Seeing Local Nature in a New Way

External partners can also help people see the natural world around them in a different light. Wilderness Inquiry is helping parks departments do this around the country through its Canoemobile program. The program has five different rigs that can go around the country. Each rig has six 24-foot 10-person Voyageur canoes and is accompanied by a staff of eight outdoor educators.

Wilderness Inquiry Executive Director Greg Lais estimates that the Canoemobile served more than 75,000 kids last year. "The idea is to bring the outdoors to where people live, and specifically to the densest part of the city with a waterway of some kind and take people out in the canoes where they learn about different things like water quality and invasive species," Lais said. The curriculum is adaptable to the needs of the local community and can cover everything from STEM to history to language arts.

This year, Lais says the Canoemobile program will hit 60 to 70 sites, from San Francisco to the Bronx, and give a wide variety of kids an experience they've never had before. "So many kids have never been in a boat, have never been in a life jacket, have never done anything like this before," Lais said. "And they come back totally stoked having mastered that environment."

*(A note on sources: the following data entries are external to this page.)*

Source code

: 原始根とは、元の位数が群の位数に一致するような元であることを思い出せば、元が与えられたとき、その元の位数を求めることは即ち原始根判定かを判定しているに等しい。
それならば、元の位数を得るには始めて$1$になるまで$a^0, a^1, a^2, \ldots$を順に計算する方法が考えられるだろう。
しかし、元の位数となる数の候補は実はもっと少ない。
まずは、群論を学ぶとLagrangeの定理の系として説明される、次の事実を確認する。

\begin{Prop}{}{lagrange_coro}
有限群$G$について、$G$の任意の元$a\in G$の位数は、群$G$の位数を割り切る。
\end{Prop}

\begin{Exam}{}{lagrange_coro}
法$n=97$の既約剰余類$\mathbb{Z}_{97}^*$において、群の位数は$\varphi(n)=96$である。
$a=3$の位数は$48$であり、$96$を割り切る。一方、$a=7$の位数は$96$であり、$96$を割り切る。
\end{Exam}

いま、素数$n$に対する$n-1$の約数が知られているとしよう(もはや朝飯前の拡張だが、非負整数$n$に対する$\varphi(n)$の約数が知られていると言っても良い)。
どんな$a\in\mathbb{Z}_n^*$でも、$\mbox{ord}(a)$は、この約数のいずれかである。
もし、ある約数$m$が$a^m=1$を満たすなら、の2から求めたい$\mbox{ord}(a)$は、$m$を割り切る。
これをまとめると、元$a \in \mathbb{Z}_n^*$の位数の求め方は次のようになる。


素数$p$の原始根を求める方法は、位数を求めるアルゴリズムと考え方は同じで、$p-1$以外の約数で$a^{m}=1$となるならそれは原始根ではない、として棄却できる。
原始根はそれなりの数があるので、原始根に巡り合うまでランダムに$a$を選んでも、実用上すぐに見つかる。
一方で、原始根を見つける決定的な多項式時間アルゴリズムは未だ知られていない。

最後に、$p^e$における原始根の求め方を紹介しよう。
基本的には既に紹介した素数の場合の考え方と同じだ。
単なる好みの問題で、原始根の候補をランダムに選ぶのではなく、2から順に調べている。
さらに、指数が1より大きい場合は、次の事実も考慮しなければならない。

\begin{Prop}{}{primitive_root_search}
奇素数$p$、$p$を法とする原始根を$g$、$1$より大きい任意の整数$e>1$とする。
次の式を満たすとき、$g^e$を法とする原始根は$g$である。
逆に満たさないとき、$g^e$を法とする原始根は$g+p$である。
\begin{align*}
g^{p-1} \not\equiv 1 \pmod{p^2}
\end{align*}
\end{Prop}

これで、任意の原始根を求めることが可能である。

Lais noted that it doesn't have to be an excessively expensive program when done at a larger scale, estimating that in those instances it runs $20 to $25 a head. He said it also provides an opportunity for students of all abilities to go on the same trips and boats together. "And that's really what our mission is, to use the outdoors to integrate diverse groups of people," Lais said. "That's what we're doing."

A Gradual Approach

Sometimes, choices that create environmental, social justice and economic benefits don't have to even involve additional expense. Lee noted the example of making different choices when doing a planting.

"Instead of planting a crape myrtle that provides zero ecological benefit and is just an ornamental tree, you can instead plant a serviceberry tree or an oak that provides habitat for our native species," Lee said.

The Conservation Fund is expanding significantly upon this concept with its work creating an urban food forest on 7.1 acres of land in southeast Atlanta. The forest will ultimately produce a wide selection of healthy nuts, fruits, vegetables, herbs and mushrooms that will be available for public consumption.

The organization has also been implementing smaller-scale versions of the idea in recent stormwater parks. "They include serviceberry trees and blueberries as the shrubs and strawberries as the ground cover," Lee said. "So, these parks can provide a whole array of benefits if you just stop and think about how you can incorporate them."

Beyond a focus on conserving what's already there, the focus on making improvements can be an incremental one that leads to positive change over time. "The idea of going down this path of exploration is that you don't have to swallow the elephant all in one bite. Our program has evolved over 30 years," Halicki said. "We've developed a fairly robust series of different programs, but it was very organic and developed over time."